I loved Quell so picked up Quell Reflections for .49!


----------



## Steph H (Oct 28, 2008)

Ooooh, thank you both, I love Quell (haven't finished it yet) so picked up Quell Reflections also.

Just as an FYI, note that not all of the offerings are Fire-compatible, though most are.


----------



## Tabatha (Oct 4, 2009)

Steph H said:


> Ooooh, thank you both, I love Quell (haven't finished it yet) so picked up Quell Reflections also.
> 
> Just as an FYI, note that not all of the offerings are Fire-compatible, though most are.

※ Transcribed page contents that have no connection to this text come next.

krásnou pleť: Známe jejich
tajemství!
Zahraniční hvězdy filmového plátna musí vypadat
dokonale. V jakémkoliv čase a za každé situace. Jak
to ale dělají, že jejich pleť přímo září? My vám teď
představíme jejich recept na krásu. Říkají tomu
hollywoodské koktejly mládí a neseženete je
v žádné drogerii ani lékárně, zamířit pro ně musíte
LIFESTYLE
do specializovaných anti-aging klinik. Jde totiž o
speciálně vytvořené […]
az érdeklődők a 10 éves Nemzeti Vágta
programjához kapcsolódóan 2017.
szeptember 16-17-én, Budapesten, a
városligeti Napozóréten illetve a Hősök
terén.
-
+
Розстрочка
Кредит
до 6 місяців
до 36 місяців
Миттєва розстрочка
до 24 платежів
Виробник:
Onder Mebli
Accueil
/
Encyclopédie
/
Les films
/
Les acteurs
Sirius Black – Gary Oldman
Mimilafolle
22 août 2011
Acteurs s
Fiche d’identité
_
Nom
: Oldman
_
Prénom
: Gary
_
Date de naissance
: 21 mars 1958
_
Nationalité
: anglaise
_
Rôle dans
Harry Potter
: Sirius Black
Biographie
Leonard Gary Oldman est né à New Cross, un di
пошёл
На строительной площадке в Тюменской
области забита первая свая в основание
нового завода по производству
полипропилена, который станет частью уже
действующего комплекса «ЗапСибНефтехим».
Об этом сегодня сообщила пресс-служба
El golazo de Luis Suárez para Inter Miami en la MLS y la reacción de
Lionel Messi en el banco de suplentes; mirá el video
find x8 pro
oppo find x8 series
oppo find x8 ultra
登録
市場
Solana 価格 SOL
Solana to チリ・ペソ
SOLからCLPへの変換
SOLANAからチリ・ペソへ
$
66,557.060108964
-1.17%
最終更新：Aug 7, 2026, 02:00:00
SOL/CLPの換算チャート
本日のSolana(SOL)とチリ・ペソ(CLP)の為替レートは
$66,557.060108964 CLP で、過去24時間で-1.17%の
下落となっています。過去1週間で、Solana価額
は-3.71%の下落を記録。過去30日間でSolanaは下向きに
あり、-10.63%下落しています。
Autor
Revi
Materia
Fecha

Precisely why I don't own a Fire. Try getting them thru getjar or the other free sites to try using the other apps option on Fire. If it's something you really want, I would try the free option to see if it would in fact work, then get the cheap paid one.


----------



## Ephany (Mar 9, 2009)

Tabatha said:


> Amazon is matching the latest Android market sale with 14- .49cent apps. Where's my Water is .25cents


Looks like Where's my Water is no longer on sale.  Could someone explain to me what exactly paper camera does? It looks interesting but not sure what I'd do with it.


----------



## Seamonkey (Dec 2, 2008)

Where's My Water is free right now (I assume it is the same version)


----------



## Vegas_Asian (Nov 2, 2008)

I bought tune in radio pro 

Sent from my HTC Inspire via Tapatalk


----------



## kcrady (Dec 17, 2009)

Ephany said:


> Could someone explain to me what exactly paper camera does? It looks interesting but not sure what I'd do with it.


Paper Camera doesn't add much to the Kindle Fire since there is no camera (not even sure it would work at all). It allows you to add interesting effects to photographs; I have it on my android phone and really like it.


----------



## SamIam (Mar 3, 2011)

Thanks for sharing, found a couple I'll use a lot


----------



## Tabatha (Oct 4, 2009)

Cut the Rope game is .49, this is a great very popular game.


----------



## StephanieJ (Nov 11, 2010)

Jamie Oliver's 20 minute meals for 49 cent


----------